On the Achilles' heel of retinal ganglion cells: A physiological and modeling study of the thin axonal segment

Purpose. To analyze the structure and function of the thin axonal segment described in retinal ganglion cells. Methods. Whole-cell recordings from retinal ganglion cells were obtained in a superfused retina-eyecup preparation of the mudpuppy or tiger salamander, combined with antidromic stimulation of the optic nerve. Morphological studies of axons were based on intracellular staining and retrograde labeling techniques, including the use of confocal microscopy to view axons in situ.
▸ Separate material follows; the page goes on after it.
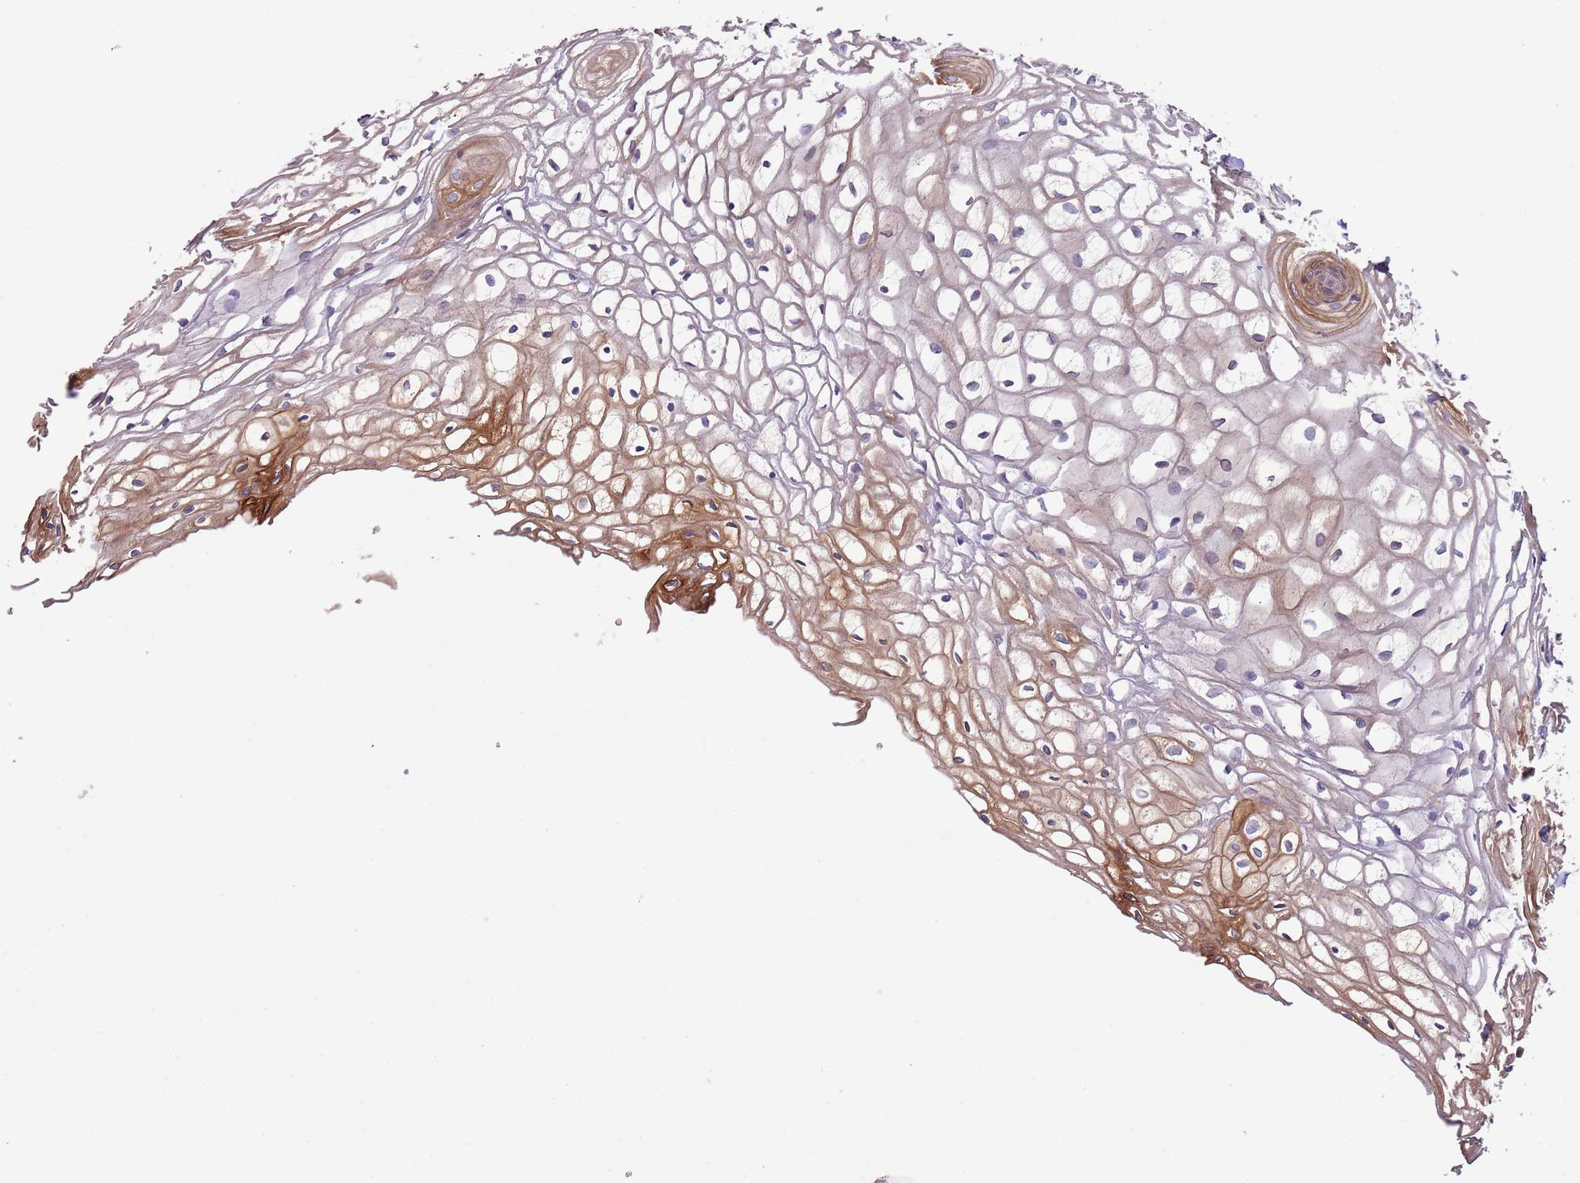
{"staining": {"intensity": "strong", "quantity": "25%-75%", "location": "cytoplasmic/membranous"}, "tissue": "vagina", "cell_type": "Squamous epithelial cells", "image_type": "normal", "snomed": [{"axis": "morphology", "description": "Normal tissue, NOS"}, {"axis": "topography", "description": "Vagina"}], "caption": "Strong cytoplasmic/membranous protein positivity is identified in approximately 25%-75% of squamous epithelial cells in vagina. The protein is stained brown, and the nuclei are stained in blue (DAB IHC with brightfield microscopy, high magnification).", "gene": "ZNF658", "patient": {"sex": "female", "age": 34}}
Computer modeling analysis was based on compartmental representations of realistic dendritic trees and equivalent cylinder models of ganglion cells; six different ion channels (five non-linear and 1 leakage channel) were used to model repetitive firing in ganglion cells. Results. In most ganglion cells, the axon begins at the soma with a relatively large axon hillock, which tapers to a very thing segment of 0.1 to 0.3 μm diameter and 35 to 130 μm in length, then increasing in diameter. Physiological recordings from ganglion cell somas reveal large amplitude, antidromic spikes, indicating that the thin segments must propagate impulses. Modeling studies clearly indicate that the thin segment must have a high density of Na channels to provide safety for impulse propagation in both ortho- and antidromic directions. When suitably large ion channel densities are placed in the thin segment, multiple zones of impulse initiation can occur and unique impulse encoding properties can result. Special encoding patterns are particularly evident to stimuli near threshold Conclusions. The thin axonal segment of retinal ganglion cells appears to play an important role in cell function and can have a major influence on impulse encoding behavior: its small size raises questions about cell vulnerability and toxicity.